Vielleicht begleitet er uns so, liebe Gemeinde, wie in der kleinen Geschichte (von Lene Mayer-Skumaz), die ich Ihnen zum Abschluss erzählen möchte:
Ein Mann erfuhr, dass Gott zu ihm kommen wollte.
„Zu mir?“ schrie er. „In mein Haus??“
Er rannte durch alle Zimmer, er lief die Treppen hinauf und hinab, er kletterte zum Dachboden hinauf, er stieg in den Keller hinunter. Und er sah sein Haus auf einmal mit anderen Augen.

„Unmöglich!“ schrie er. „In diesem Saustall kann man keinen Besuch empfangen. Alles ist total verdreckt. Alles voller Gerümpel. Kein Platz zum Ausruhen. Keine Luft zum Atmen.“

Er riss Fenster und Türen auf.
„Brüder!“ rief er, „Freunde!“ –  „Helft mir aufräumen – irgendeiner! Aber schnell!“

Der Mann begann, sein Haus zu kehren.
Durch dicke Staubwolken sah er, dass ihm einer zu Hilfe gekommen war.
Gemeinsam schleppten sie das Gerümpel vors Haus, schlugen es klein und verbrannten es. Sie schrubbten Treppen und Böden.
Viele Eimer Wasser brauchten zum putzen und noch mehr, um die Fenster sauber zu bekommen.
Und immer noch klebte der Dreck an allen Ecken und Enden.
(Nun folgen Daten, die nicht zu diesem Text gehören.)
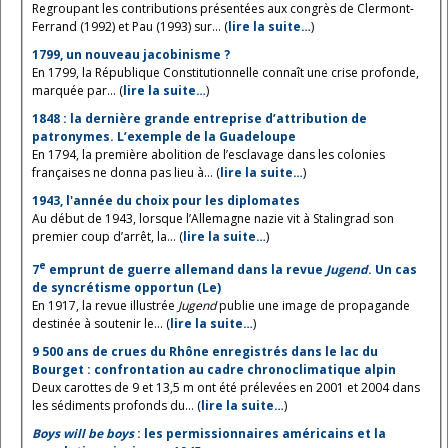
Regroupant les contributions présentées aux congrès de Clermont-
Ferrand (1992) et Pau (1993) sur... (
lire la suite…
)
1799, un nouveau jacobinisme ?
En 1799, la République Constitutionnelle connaît une crise profonde,
marquée par... (
lire la suite…
)
1848 : la dernière grande entreprise d’attribution de
patronymes. L’exemple de la Guadeloupe
En 1794, la première abolition de l’esclavage dans les colonies
françaises ne donna pas lieu à... (
lire la suite…
)
1943, l'année du choix pour les diplomates
Au début de 1943, lorsque l’Allemagne nazie vit à Stalingrad son
premier coup d’arrêt, la... (
lire la suite…
)
e
7
emprunt de guerre allemand dans la revue
Jugend
. Un cas
de syncrétisme opportun (Le)
En 1917, la revue illustrée
Jugend
publie une image de propagande
destinée à soutenir le... (
lire la suite…
)
9 500 ans de crues du Rhône enregistrés dans le lac du
Bourget : confrontation au cadre chronoclimatique alpin
Deux carottes de 9 et 13,5 m ont été prélevées en 2001 et 2004 dans
les sédiments profonds du... (
lire la suite…
)
Boys will be boys
: les permissionnaires américains et la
„Das schaffen wir nie!“ schnaufte der Mann.
„Das schaffen wir!“ sagte der andere.

Sie plagten sich den ganzen Tag und als es Abend geworden war, gingen sie in die Küche und deckten den Tisch.
„So“, sagte der Mann, jetzt kann er kommen, mein Besuch! Jetzt kann Gott kommen. Wo bleibt er nur?“
„Aber ich bin ja da!“ sagte der andere und setzte sich an den Tisch.